Thank you for this great implementation!

I would be interested in estimating the coordinates on a sample X and thenevaluating them at some new points X_new, that are in principle, close to the original ones. Is that feature available? Is it meaningful?

Looking at examples, I understood that what CircularCoordinates(X, n_landmarks).get_coordinates() returns is the evaluation of circular coordinates on X. Treating your code as a block-box, a first approach is to use nearest-neighbors to map X_new to X and then retrieve the coordinates. However, I'm thinking that one can certainly do better: if i understand well, you compute cohomology on landmarks L and you construct the coordinates on X. Is there an obstruction to using a different set of points, as long as it is contained in the offset of L? Would it be possible to obtain the function described in the output section?

If such a feature is not available, but you think it makes sense and it would be a good addition, I would happily contribute. Thank you for your help.

LuisScoccola commented 1 year ago

Hi @wreise. Such a feature is not currently available, but, having thought about it a bit, I don't see a fundamental obstruction to having such a feature. I also think it would be a useful addition. DREiMac's computations only deal with the distance from all points to landmarks, so it should be possible to evaluate the coordinates on a new data point as long as we have the distance from that point to the landmarks (and, as you say, also as long as it is contained in the offset of the landmarks). This should all be fine for circular and toroidal coordinates; the case of projective coordinates is slightly more involved, but I think circular and toroidal coordinates is a good start (note that circular coordinates is just a wrapper around toroidal coordinates).

If you are interested in working on this, that would be great! Feel free to keep the conversation going here or to contact me directly for more technical questions or details.

If you want a pointer, you can start by looking at the toroidal coordinates module. The first part of the computation is just working with landmarks and cocycles on landmarks. The coordinates on the the dataset are computed with the sparse integrate function, which will work on any data point as long as you can evaluate the partition of unity on it (which in turn only depends on the distance to the landmarks).

wreise commented 1 year ago

Hi @LuisScoccola ! Thank you for your positive reply and the pointers.

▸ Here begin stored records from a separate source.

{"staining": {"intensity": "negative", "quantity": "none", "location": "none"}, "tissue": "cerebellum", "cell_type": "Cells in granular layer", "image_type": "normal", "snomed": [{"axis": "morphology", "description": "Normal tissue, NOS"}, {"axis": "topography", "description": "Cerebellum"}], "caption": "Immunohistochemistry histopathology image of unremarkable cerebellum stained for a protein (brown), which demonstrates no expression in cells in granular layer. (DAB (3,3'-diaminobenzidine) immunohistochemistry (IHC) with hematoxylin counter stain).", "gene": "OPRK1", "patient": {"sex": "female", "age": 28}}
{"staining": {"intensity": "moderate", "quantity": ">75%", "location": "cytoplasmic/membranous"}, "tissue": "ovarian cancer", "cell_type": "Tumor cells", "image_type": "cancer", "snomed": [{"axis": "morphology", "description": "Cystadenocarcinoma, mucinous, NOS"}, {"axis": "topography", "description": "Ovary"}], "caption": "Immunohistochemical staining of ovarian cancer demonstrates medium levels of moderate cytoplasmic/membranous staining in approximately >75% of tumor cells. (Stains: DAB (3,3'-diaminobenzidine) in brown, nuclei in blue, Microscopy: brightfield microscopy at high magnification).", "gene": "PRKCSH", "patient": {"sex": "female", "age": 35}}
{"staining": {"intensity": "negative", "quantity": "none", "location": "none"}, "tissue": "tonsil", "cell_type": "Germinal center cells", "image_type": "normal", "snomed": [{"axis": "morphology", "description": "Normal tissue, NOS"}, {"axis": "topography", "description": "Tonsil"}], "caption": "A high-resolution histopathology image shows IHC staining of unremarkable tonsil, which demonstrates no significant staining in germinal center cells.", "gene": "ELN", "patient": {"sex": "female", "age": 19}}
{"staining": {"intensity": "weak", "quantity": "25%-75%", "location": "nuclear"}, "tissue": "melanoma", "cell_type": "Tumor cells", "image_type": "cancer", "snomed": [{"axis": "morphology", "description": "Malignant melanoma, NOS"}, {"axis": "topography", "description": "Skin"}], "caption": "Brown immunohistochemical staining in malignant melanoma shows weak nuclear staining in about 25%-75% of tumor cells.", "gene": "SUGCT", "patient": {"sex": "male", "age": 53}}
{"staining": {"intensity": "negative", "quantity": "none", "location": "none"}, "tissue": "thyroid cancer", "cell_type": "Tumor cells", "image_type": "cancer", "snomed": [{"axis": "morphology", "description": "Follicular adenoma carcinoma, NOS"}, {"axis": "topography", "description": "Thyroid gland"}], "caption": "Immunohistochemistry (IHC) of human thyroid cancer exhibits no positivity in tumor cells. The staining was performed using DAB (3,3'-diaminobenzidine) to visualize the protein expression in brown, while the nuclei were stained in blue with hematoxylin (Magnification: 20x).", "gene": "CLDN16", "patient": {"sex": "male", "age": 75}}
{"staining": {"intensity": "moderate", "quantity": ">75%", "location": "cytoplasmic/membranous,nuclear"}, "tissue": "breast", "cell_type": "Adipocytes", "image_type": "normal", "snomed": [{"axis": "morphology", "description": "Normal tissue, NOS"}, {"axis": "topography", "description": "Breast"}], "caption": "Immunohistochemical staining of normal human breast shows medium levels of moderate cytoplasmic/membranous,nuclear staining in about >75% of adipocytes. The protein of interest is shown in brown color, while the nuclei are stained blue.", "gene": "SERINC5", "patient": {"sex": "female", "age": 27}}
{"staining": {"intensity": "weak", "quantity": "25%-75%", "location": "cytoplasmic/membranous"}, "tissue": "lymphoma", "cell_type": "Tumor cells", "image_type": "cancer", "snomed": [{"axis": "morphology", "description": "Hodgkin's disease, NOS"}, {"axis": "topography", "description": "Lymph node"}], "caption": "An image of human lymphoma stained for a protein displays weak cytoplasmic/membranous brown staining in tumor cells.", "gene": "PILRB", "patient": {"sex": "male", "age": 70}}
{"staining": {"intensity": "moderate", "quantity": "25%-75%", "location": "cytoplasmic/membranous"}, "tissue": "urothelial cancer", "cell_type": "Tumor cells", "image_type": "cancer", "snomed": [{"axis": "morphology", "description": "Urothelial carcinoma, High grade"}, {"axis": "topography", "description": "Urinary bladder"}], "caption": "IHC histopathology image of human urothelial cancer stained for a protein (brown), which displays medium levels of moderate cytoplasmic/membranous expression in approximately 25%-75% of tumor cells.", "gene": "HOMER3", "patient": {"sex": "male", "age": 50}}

DREiMac's computations only deal with the distance from all points to landmarks, so it should be possible to evaluate the coordinates on a new data point as long as we have the distance from that point to the landmarks (...) The first part of the computation is just working with landmarks and cocycles on landmarks. The coordinates on the the dataset are computed with the sparse integrate function, which will work on any data point as long as you can evaluate the partition of unity on it (which in turn only depends on the distance to the landmarks).

Yes, that was roughly what I understood.

If you don't mind, this can stay open and I will post here or open a PR when I take it up.